Can take medicine treat uterine leiomyoma?

Many patients are often very nervous when they learn of their uterine leiomyoma and will ask me:

Doctor, do you have any what medicine to take? Is there any medicine that can make the tumor smaller or disappear?

Although some anti-estrogen drugs are written in textbooks, these drugs are only used to relieve symptoms.

Drugs for treating hysteromyoma have certain side effects, such as causing osteoporosis and antagonizing glucocorticoids, which must be used under the guidance of doctors. This kind of drug is mainly suitable for patients approaching menopause age or whose general condition is not suitable for surgery.

In other words, if you are a young woman of childbearing age and ask me if I have any drugs to reduce the tumor, I will answer: [No].

If you don’t have the symptoms listed above, congratulations, you can continue to follow up regularly without taking medicine.

It’s almost menopause, can we not have surgery?

Uterine leiomyoma is related to sex hormones, so when approaching menopause, leiomyoma is not large (< 5 cm) and there are no symptoms listed above, it can be considered not to operate for the time being and continue follow-up observation.

Some uterine leiomyomas will gradually fade or atrophy during menopause. However, if the leiomyoma continues to increase or grow rapidly during follow-up, surgical treatment should still be considered.

Do you need to avoid hysteromyoma?

One of the most popular questions patients like to ask in outpatient service is:

Doctor, is there anything what needs to avoid? Can I drink soya-bean milk? Can honey be eaten?

These problems often make me laugh and cry. Yes, hysteromyoma is related to hormones, but have you ever thought that the estrogen content in soya-bean milk and honey is really very small, and it is impossible to drink soya-bean milk as water, so there is no need to struggle with the taboos in these foods.
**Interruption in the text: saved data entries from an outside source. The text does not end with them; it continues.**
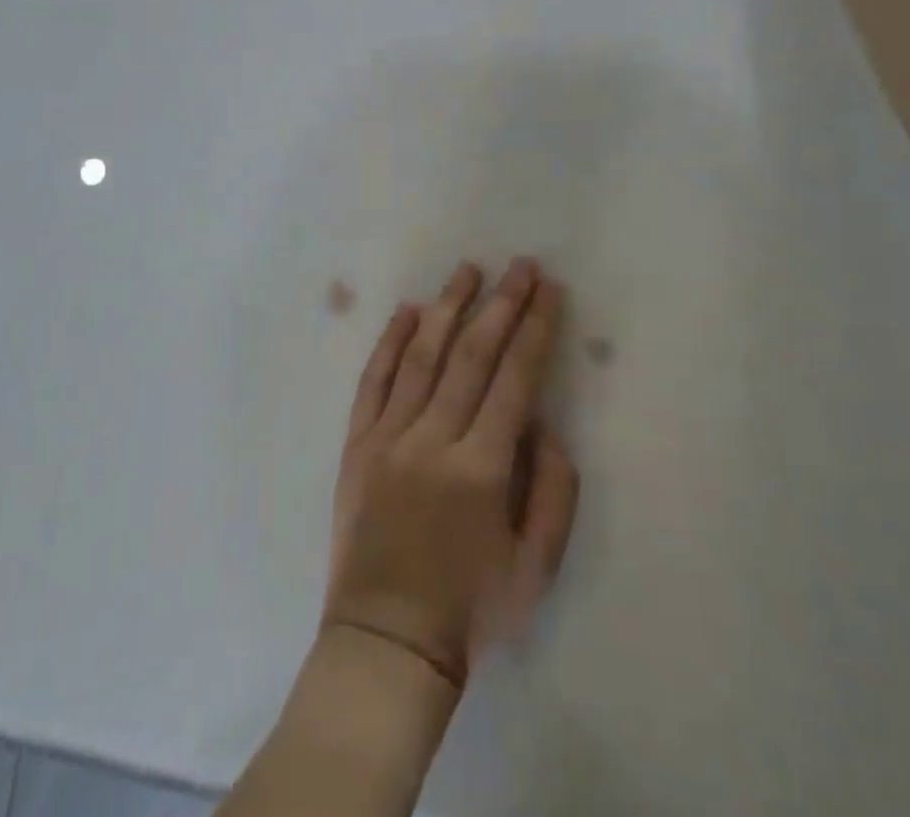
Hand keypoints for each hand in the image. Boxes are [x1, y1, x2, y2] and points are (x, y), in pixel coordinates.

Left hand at [324, 259, 579, 687]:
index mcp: (481, 467)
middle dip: (501, 304)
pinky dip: (390, 342)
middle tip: (521, 266)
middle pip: (472, 354)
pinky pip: (373, 381)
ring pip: (421, 355)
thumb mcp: (536, 567)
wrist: (385, 644)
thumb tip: (544, 425)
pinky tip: (408, 311)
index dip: (535, 330)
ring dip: (448, 307)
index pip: (515, 379)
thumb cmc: (469, 610)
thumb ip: (552, 491)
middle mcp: (433, 439)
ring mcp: (388, 436)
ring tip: (468, 271)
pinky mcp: (356, 444)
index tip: (549, 292)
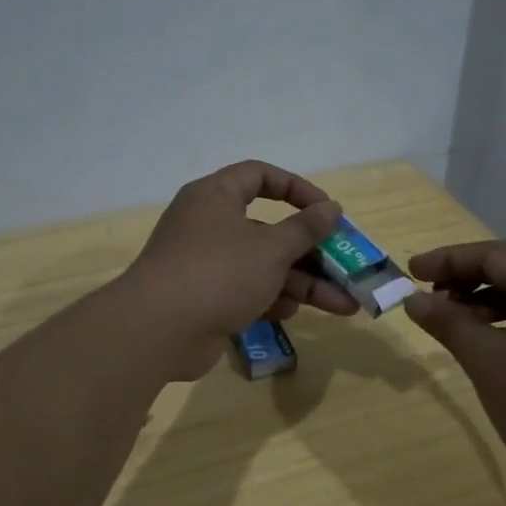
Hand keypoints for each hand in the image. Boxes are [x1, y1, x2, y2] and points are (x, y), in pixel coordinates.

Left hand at [124, 160, 357, 378]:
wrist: (159, 330)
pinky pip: (245, 292)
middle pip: (269, 231)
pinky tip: (291, 314)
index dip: (296, 189)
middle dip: (311, 253)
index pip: (259, 176)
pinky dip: (270, 300)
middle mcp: (208, 225)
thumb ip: (305, 228)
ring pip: (262, 267)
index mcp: (216, 197)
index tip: (326, 210)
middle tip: (347, 268)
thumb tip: (331, 208)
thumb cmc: (219, 272)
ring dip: (302, 284)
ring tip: (343, 305)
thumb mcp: (271, 248)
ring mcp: (205, 265)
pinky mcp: (204, 299)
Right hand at [402, 239, 505, 500]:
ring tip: (458, 322)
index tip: (410, 272)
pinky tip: (496, 344)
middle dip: (471, 274)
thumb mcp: (487, 361)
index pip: (493, 254)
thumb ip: (449, 323)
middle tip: (434, 294)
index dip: (447, 261)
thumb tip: (415, 300)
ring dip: (492, 297)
However, it should be specially reminded that some health care drugs containing estrogen cannot be taken casually, because the hormone content in them may be very high, which will not only cause hysteromyoma, but also lead to other gynecological diseases.
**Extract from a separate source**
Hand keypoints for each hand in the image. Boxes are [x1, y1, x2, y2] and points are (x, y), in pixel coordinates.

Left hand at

How often does hysteromyoma need to be followed up?

No matter before or after the operation, it is generally recommended to recheck B-ultrasound for 3-6 months to observe the size of uterine leiomyoma.

If hysteromyoma is found to grow rapidly in a short period of time during follow-up, attention should be paid to it!

Maybe it’s time to have an operation, take it out and see if it’s good or bad!

Therefore, if you are a woman who has given birth and find hysteromyoma during gynecological examination, don’t panic! According to the above step by step, this is not a very terrible disease.